— Consignes —
[A] Pouvez-vous réécrire sous forme de liste, en gardant ses faits principaux, le paragraphe de l'extrait sur le harcèlement moral qui commence par « Tout salarié qui s'estime victime » ?
[B] Répondez à ces questions sur l'extrait consacré au harcèlement moral :
(i) Quel article du Code du travail caractérise le harcèlement moral ?
(ii) Quel est le délai de prescription devant le conseil de prud'hommes ?
(iii) À partir de quel jour le délai de prescription des délits commence-t-il à courir ?
[C] Comment résumeriez-vous l'extrait sur le harcèlement moral en trois phrases ?

— Extrait choisi —
↓↓↓
1) Contexte.
Selon l’article 1152-1 du Code du travail le harcèlement moral se caractérise par des agissements répétés « qui ont pour objet ou pour effet une dégradation des conditions de travail [du salarié], susceptible de porter atteinte à ses droits et à sa dignité, d’altérer sa santé physique ou mentale ou de compromettre son avenir professionnel ».
Tout salarié qui s’estime victime de harcèlement moral peut saisir le conseil de prud’hommes ou la justice pénale. Dans le premier cas, le délai de prescription est de 5 ans (article 2224 du Code civil). Il est de 6 ans dans le second cas (Loi du 27 février 2017, article 8 du Code de procédure pénale), contre 3 ans à l’époque des faits qui nous occupent.
L’article 8 du Code de procédure pénale dispose que le délai de prescription des délits commence à courir à compter du jour où l’infraction a été commise.
↑↑↑
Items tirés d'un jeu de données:
↓↓↓
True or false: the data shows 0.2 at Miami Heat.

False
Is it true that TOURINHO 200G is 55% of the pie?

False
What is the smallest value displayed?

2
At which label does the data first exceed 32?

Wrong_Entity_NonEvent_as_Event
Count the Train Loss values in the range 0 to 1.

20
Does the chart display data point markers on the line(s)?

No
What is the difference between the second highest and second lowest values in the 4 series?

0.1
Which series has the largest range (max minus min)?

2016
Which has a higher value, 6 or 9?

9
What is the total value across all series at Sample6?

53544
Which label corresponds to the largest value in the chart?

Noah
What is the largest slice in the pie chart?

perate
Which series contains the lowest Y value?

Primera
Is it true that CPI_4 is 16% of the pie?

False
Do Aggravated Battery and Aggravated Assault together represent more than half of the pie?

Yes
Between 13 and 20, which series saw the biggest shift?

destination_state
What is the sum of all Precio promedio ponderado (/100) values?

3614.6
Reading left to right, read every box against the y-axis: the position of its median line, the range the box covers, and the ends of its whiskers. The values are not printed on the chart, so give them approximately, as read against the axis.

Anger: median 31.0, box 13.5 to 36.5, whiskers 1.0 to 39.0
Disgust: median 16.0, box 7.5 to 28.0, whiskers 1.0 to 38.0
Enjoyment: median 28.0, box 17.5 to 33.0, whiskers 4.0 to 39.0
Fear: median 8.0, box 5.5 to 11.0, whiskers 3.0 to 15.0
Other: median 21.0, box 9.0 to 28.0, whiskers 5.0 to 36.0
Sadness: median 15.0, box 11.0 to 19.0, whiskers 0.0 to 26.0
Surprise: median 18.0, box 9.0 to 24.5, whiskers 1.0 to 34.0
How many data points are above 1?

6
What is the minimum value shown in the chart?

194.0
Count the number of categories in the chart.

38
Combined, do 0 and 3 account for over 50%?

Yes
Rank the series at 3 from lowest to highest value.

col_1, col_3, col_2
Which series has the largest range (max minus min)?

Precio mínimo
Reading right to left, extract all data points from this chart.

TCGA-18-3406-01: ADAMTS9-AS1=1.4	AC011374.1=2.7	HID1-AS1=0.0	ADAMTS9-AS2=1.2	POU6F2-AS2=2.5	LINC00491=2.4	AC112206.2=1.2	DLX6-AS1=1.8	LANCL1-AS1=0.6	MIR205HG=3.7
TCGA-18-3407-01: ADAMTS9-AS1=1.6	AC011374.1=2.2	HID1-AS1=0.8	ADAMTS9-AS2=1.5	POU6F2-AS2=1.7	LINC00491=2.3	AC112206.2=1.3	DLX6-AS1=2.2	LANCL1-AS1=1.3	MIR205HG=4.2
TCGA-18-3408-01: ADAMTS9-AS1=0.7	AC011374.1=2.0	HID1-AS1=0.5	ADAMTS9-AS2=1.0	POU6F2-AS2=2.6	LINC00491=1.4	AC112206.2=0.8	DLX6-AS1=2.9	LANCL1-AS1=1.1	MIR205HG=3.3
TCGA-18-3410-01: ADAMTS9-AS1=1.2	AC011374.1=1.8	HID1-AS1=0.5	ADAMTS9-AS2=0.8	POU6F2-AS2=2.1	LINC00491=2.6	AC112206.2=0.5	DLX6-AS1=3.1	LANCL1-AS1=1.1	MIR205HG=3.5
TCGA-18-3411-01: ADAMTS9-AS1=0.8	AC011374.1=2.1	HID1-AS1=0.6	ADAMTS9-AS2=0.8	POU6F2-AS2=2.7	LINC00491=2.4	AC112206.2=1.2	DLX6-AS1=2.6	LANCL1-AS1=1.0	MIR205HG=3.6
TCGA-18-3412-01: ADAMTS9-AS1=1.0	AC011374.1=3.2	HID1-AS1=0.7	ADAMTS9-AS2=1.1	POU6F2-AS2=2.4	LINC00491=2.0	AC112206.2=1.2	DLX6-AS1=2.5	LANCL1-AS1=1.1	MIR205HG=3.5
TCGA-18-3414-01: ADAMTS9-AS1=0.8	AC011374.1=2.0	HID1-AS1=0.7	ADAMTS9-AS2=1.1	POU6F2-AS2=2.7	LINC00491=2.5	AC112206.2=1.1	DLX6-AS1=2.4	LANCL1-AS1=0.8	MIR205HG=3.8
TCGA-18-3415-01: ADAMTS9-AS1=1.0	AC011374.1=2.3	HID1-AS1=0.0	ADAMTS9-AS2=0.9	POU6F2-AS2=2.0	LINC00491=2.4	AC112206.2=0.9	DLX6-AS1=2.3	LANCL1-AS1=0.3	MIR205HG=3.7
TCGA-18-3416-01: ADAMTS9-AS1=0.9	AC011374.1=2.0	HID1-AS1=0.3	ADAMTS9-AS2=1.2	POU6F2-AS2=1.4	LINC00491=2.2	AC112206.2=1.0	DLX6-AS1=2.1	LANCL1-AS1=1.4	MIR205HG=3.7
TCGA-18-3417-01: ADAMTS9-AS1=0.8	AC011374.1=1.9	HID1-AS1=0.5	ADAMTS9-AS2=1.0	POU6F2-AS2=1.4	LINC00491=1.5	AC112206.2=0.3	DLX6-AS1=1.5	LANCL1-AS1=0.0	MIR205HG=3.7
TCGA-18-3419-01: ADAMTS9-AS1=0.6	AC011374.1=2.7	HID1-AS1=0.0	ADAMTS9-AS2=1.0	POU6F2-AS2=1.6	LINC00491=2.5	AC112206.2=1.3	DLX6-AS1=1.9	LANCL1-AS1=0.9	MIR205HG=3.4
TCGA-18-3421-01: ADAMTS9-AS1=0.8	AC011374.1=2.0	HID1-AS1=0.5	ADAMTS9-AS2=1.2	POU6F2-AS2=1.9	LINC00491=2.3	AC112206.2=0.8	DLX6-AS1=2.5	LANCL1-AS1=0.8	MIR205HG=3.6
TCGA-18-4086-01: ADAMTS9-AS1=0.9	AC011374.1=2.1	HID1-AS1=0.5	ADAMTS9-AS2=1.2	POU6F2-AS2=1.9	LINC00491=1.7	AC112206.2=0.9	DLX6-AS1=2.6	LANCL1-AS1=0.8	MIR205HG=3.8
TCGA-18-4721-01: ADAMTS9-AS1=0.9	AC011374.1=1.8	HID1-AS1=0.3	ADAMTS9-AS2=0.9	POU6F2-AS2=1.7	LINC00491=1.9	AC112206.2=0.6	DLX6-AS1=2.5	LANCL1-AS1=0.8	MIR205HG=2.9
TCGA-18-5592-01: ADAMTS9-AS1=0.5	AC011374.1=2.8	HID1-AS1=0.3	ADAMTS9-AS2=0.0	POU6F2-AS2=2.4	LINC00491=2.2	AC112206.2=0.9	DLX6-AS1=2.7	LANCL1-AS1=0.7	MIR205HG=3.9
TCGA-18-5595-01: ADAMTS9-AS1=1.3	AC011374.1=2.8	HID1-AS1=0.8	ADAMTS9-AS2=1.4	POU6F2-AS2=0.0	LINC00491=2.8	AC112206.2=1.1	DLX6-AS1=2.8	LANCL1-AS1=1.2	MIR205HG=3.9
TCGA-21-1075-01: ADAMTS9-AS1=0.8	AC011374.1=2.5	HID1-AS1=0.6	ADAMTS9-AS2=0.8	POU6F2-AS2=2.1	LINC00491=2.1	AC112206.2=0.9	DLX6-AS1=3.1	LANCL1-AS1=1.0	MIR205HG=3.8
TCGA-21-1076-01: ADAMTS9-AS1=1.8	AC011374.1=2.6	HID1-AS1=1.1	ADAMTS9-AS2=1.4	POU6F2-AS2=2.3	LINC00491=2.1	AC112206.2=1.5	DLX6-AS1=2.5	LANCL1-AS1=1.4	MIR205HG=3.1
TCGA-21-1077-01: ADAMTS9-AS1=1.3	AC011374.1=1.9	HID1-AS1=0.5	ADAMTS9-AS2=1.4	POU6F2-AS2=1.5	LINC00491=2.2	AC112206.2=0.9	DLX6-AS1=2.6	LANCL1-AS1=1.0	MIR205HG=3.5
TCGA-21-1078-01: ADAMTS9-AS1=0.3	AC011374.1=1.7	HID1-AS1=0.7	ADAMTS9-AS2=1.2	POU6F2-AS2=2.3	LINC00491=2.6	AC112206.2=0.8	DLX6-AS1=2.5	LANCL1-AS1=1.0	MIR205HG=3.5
↑↑↑
— Corrigé des activités —
[A]
- Un salarié qui s'estime victime de harcèlement moral peut saisir le conseil de prud'hommes ou la justice pénale.
- Devant le conseil de prud'hommes, le délai de prescription est de 5 ans (article 2224 du Code civil).
- Devant la justice pénale, il est de 6 ans (loi du 27 février 2017, article 8 du Code de procédure pénale).
- À l'époque des faits évoqués, ce délai pénal était de 3 ans.

[B]
(i) L'article 1152-1 du Code du travail.
(ii) 5 ans.
(iii) À compter du jour où l'infraction a été commise.

[C] Selon l'article 1152-1 du Code du travail, le harcèlement moral se caractérise par des agissements répétés qui ont pour objet ou pour effet de dégrader les conditions de travail du salarié, au risque de porter atteinte à ses droits et à sa dignité, d'altérer sa santé ou de compromettre son avenir professionnel. Le salarié qui s'en estime victime peut saisir le conseil de prud'hommes, avec un délai de prescription de 5 ans, ou la justice pénale, avec un délai de 6 ans, contre 3 ans à l'époque des faits. Pour les délits, ce délai court à compter du jour où l'infraction a été commise.